Table Utilities ~ tblutils

tblutils is a package for working with tables in Python. It provides a variety of utilities to make working with tables easier.

Table data is flat, with columns and rows, like in a relational database.

Getting Started

tblutils consists of two classes:

  • Column - The basic data type for series (e.g. Age: [45, 22, 30], Favorite Color: ['red','green','blue'])
  • Table - A data type containing one or more columns (e.g. 3 rows <> [Age, Favorite Color])

Loading Data

Tables load data through the load() method, which is invoked upon instantiating the class. For example, if data is in a csv file named "data.csv", it can be loaded during instantiation like:

tbl = Table("data.csv")

or afterwards like:

tbl = Table()
tbl.load("data.csv")

In addition to the data parameter, __init__() and load() take two other parameters:

load(self, data, data_type=None, headers=True)
__init__(self, data=None, data_type=None, headers=True)
  • data_type Str::None - currently supported data types are: 'csv' and 'json' for .csv & .json files, and 'list','dict', 'column' for lists of: lists, dictionaries, columns. If data_type is None, load() invokes the _get_data_type() method to guess the data type.
  • headers Bool::True - flag to indicate if headers are included in the dataset (only applicable for .csv and list-of-list data types)

Saving Data

Currently, the Table class supports writing data in .csv and .json formats. The correct format will be detected by the file name you provide via the _get_data_type() method.

tbl = Table("data.csv")

# to save to a .csv file named 'output.csv'
tbl.save("output.csv")

# to save to a .json file named 'output.json'
tbl.save("output.json")

One can immediately see the ease of converting file types.

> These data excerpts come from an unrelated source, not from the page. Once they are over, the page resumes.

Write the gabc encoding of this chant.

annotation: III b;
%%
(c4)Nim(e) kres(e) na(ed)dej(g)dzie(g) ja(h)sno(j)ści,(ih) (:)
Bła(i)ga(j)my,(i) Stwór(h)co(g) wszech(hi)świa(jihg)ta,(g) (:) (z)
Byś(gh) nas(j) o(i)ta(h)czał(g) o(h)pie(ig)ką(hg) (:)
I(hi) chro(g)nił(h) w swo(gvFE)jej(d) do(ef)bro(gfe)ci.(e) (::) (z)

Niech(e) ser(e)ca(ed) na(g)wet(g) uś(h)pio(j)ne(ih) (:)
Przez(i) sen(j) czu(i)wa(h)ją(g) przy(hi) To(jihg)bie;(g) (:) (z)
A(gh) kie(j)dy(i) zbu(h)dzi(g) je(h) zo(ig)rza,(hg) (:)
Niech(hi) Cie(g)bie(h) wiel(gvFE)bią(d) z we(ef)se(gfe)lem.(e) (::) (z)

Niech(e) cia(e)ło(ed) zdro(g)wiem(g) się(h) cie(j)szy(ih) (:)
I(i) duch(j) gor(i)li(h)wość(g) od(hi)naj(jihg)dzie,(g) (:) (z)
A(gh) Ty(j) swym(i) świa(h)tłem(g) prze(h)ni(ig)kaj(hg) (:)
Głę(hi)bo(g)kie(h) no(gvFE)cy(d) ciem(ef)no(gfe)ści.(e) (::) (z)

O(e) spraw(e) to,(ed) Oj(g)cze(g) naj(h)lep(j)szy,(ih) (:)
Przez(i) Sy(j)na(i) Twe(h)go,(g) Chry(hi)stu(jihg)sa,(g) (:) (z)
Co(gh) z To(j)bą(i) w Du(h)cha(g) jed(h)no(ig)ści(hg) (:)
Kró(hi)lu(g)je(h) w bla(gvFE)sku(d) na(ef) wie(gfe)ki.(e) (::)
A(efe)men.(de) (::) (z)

Accessing and Displaying Data

The data() method will return the serialized contents of the table. It takes one parameter, _format='dict', to indicate whether to return the data as a list of list or a list of dictionaries.

x = Column([1,5,9,15])
y = Column([1,2,3,4])
tbl = Table([x,y])
print(table.data()) # defaults to list of dictionaries

###
# [{'Column1': 1, 'Column2': 1}, {'Column1': 5, 'Column2': 2}, {'Column1': 9, 'Column2': 3}, {'Column1': 15, 'Column2': 4}]
###

print(tbl.data('list')) # list of lists

###
# [['Column1', 'Column2'], [1, 1], [5, 2], [9, 3], [15, 4]]
###

Columns within a table can be accessed in two ways:

  1. The first is to use their integer index and standard slice notation (e.g. tbl[0] # returns first column). Note, this means that enumerate(tbl) is a column-wise generator, row-wise enumeration can be achieved via enumerate(tbl.data()).
  2. Secondly, they can be accessed by their .label (column name) through the table's select() method (e.g. tbl.select('Column1')). Multiple labels can be passed to select() and a new table is returned containing only the specified columns.